Director    Joe Dante
Starring    Chris Massoglia, Haley Bennett, Nathan Gamble, Teri Polo, Bruce Dern, Chord Overstreet
Release    9 OCT (US) 22 SEP (UK)    Certificate 12A
4 stars


4th October 2010

Gremlins. Explorers. The 'Burbs. If these movies mean anything to you then the idea of Joe Dante's return to the type of movies he used to make in the 80s will fill you with glee. Or perhaps, in 2010 should this kind of movie be left in the past?

It's impossible to review this film without dwelling in childhood nostalgia for Dante's earlier work, and similar suburban adventures of the 1980s, such as The Goonies. When you look at the films of today it's easy to see why - carefree childhood adventures like that just don't get made any more.

Family-orientated movies tend to be based on existing properties - the annual Harry Potter movie, or the occasional Narnia flick - and while these work on a fantastical level, such high-faluting escapism doesn't always connect on a personal level. But everyone has had a family of weirdos move into the neighbourhood and wondered what secrets they're hiding.

[gallery]In The Hole, Joe Dante brings horror back to the neighbourhood with the simple premise: what if there was a gateway to hell in your basement? There's an immediate attachment here that you just cannot get in a fantasy land. What's more, the three children involved here - Dane (Chris Massoglia), Lucas (Nathan Gamble) and Julie (Haley Bennett) - all act like real children. There's no attempt to make them über-cool or 'real' urban kids that speak street and act like they want to shank you in the eyeballs. Yeah, I'm down with their lingo.
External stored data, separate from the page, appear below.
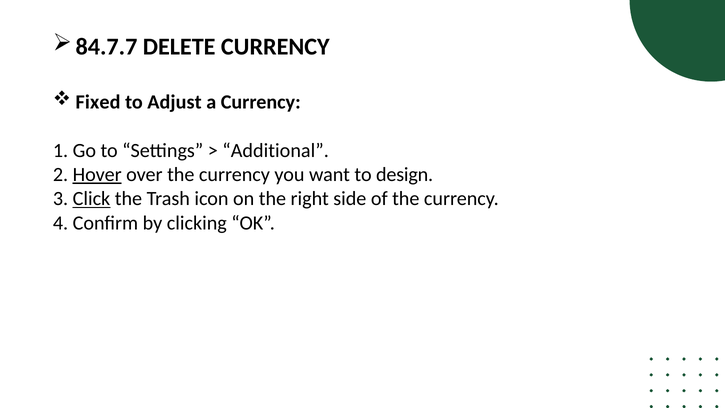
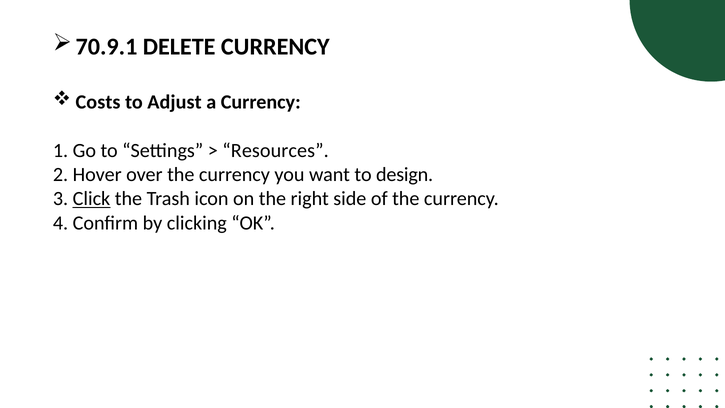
84.7.7: 84.7.7 -> 70.9.1
Fixed: Fixed -> Costs
Additional: Additional -> Resources
Hover underline: present -> none
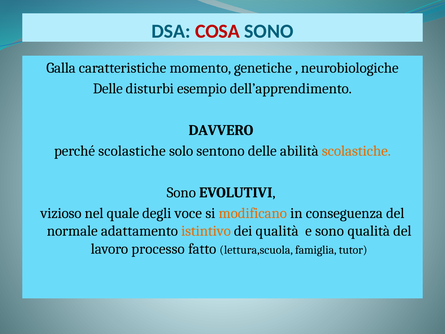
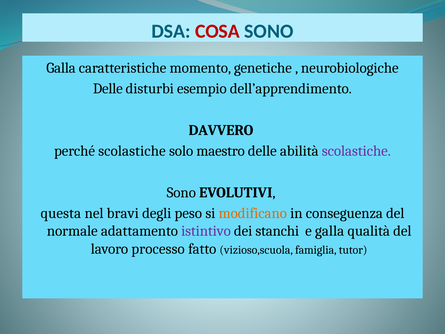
sentono: sentono -> maestro
scolastiche at (356, 151) colour: orange -> purple
vizioso: vizioso -> questa
quale: quale -> bravi
voce: voce -> peso
istintivo colour: orange -> purple
dei qualità: qualità -> stanchi
e sono: sono -> galla
lettura,scuola: lettura,scuola -> vizioso,scuola
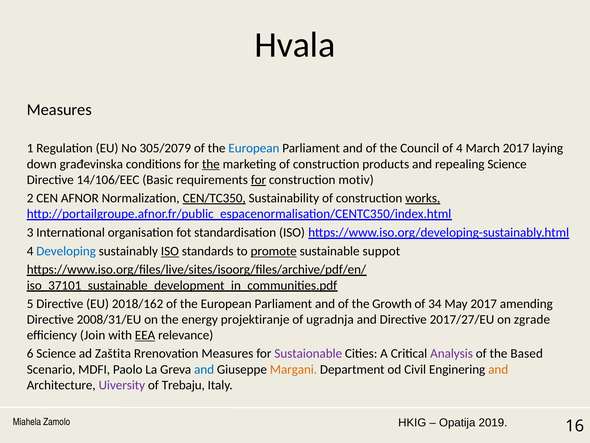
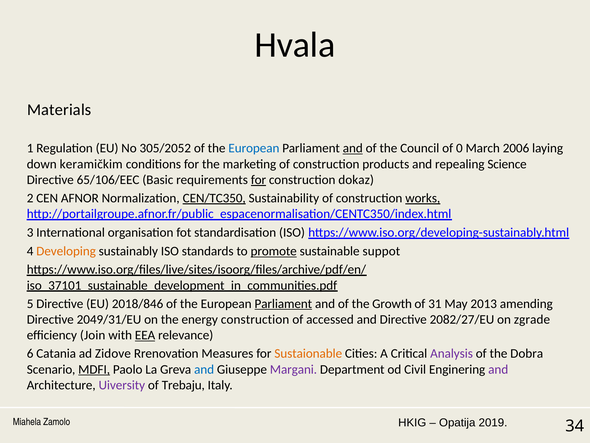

The set-up is kept to a minimum: a family, consisting of working mother Susan (Teri Polo), teenager Dane and little brother Lucas, move to a generic small American town. While Susan is conveniently out, the boys befriend hot neighbour Julie. Together, they discover a trapdoor in the basement. They open it, peer in and realise that they've opened a gateway to hell, and unleashed their greatest fears.

It's a simple idea, but one that works well as it invites us to consider our own deepest, darkest worries. It's most effective with young Lucas, whose childlike fear we can all get behind - clowns. The Hole's clown, a puppet reminiscent of Poltergeist's own creepy puppet, features in some of the movie's best and most frightening scenes, as he terrorises poor Lucas. It's incredible to see more terror and suspense in a family-orientated movie like this than there is in a million Platinum Dunes horror remakes. Yes, there are the obvious jump-scares, but they're well done and effective because they're few and far between.

The movie is far from perfect - while the child cast all give fine performances the adult cast is largely uninspiring. Bruce Dern, as the house's former owner, Creepy Carl, is disappointing - his appearance too brief, its impact too ineffectual. (And couldn't they have come up with a better name than 'Creepy Carl'? It's a scientific fact that the name Carl cannot be in any way scary). Additionally, because Julie and Dane's fears are more personal, the audience cannot engage on the same level, and they come across as somewhat trite.

Given that this movie has pushed the 3D angle so far in promotion that people actually thought it was called The Hole In 3D (well, I did...), it's not as 'in your face' as it could have been. Young Lucas throws a baseball up and at the screen a few times, and the in-hole-looking-out shots were clearly designed with the 3D perspective in mind. Otherwise it neither adds nor detracts from the action a single iota. Yes it works, and it looks great, but there's way more depth to the movie than the 3D gimmick.

It seems strange to come out of a movie so riddled with clichés - much less one that's such an obvious throw-back to the 1980s - with an overwhelmingly positive feeling, but because this type of movie has been so lacking in recent years, it felt like a welcome return. Maybe one of the four stars above might be for nostalgia factor alone, but The Hole, in 3D or not, is a genuinely enjoyable 90 minutes. Keep it up Joe, we need more of this!